Histoire
Dans cette section, nous examinons comment la lutte contre la variole a façonné les débuts de la vaccination et les figures qui ont rendu possible la protection de millions de vies. Le récit alterne témoignages, pratiques anciennes et percées médicales qui ont transformé une menace millénaire en une victoire de la santé publique.

On estime que la vaccination sauve chaque année entre deux et trois millions de vies, tout en limitant la propagation de virus parmi les plus meurtriers du monde (source citée dans les textes historiques). Toutefois, l’accès inégal aux vaccins demeure une réalité : encore aujourd’hui, environ 1,5 million de personnes meurent de maladies évitables par la vaccination dans le monde.

La variole, autrefois surnommée « le monstre tacheté », a été l’un des fléaux les plus dévastateurs pour l’humanité. Selon des archives historiques et des institutions de santé, le dernier décès dû à la variole remonte à 1978. Pourtant, les traces de maladie remontent bien plus loin : des bilans mortels attribués à la variole existent depuis 1157 av. J.-C., et la maladie a continué à décimer des populations pendant des siècles, y compris lors des retours de soldats des croisades et lors des rencontres entre Européens et peuples d’Amérique, où l’absence d’immunité locale a eu des conséquences catastrophiques.

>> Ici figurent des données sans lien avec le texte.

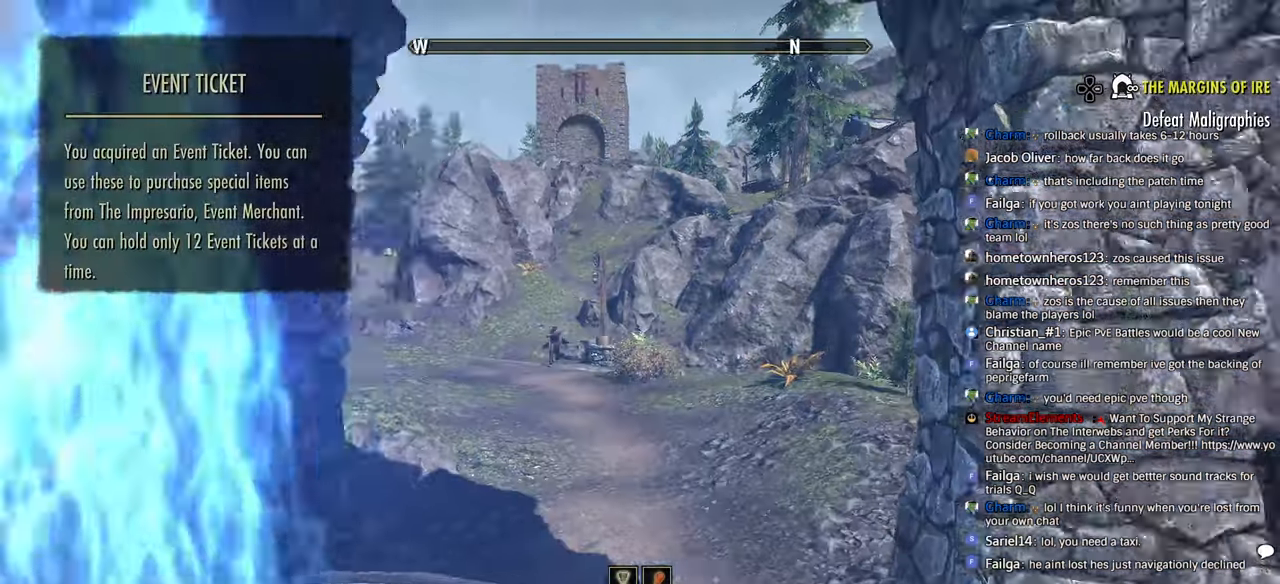
{"dt_ms": 500, "buttons": [], "left_stick": "up", "right_stick": "center", "events": [[100, "right_stick", "center"]]}
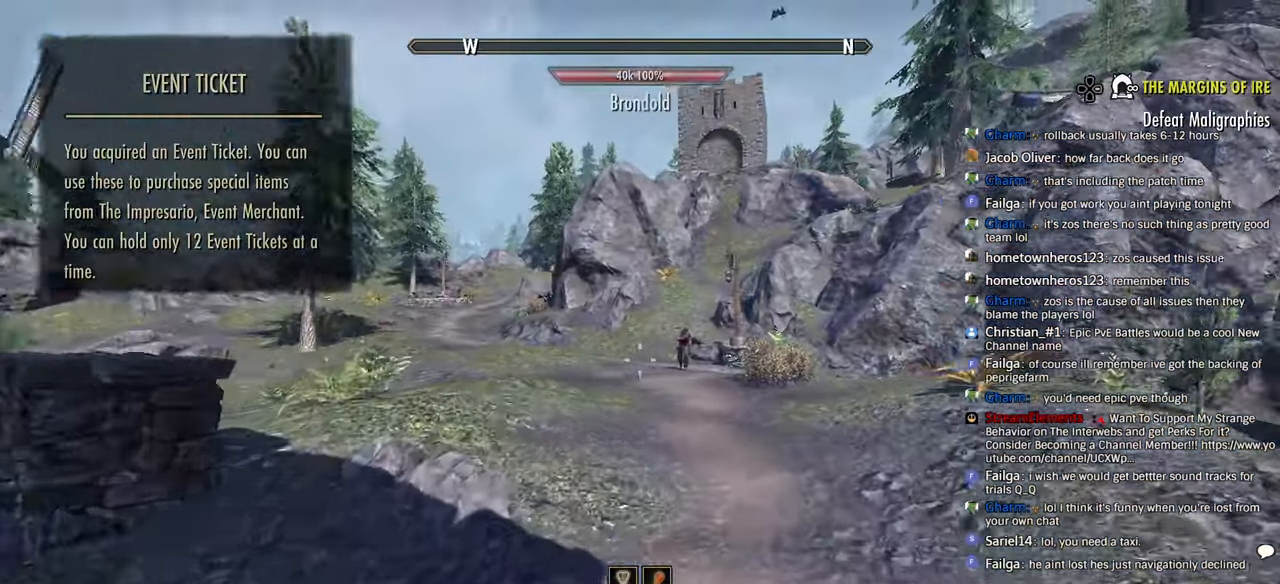
{"dt_ms": 500, "buttons": [], "left_stick": "up", "right_stick": "center", "events": []}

Plusieurs pratiques de variolisation existaient dans diverses sociétés anciennes, mais c’est au XVIIIe siècle qu’une femme anglaise, Lady Mary Wortley Montagu, joua un rôle majeur pour faire connaître et promouvoir cette méthode en Europe. Ayant vécu la variole dans son entourage proche, elle observa en Anatolie une pratique consistant à introduire volontairement une forme atténuée de la maladie pour conférer une protection. De retour en Angleterre, elle fit inoculer ses propres enfants et milita pour la généralisation de la technique, malgré le scepticisme et les moqueries d’une partie du corps médical de l’époque.
Points clés à retenir :
- La variolisation existait sous diverses formes bien avant le XVIIIe siècle.
- Lady Mary Montagu popularisa la pratique en Grande-Bretagne en partageant son expérience et en faisant inoculer sa famille.
- La reconnaissance publique et scientifique de ces pratiques resta lente et controversée.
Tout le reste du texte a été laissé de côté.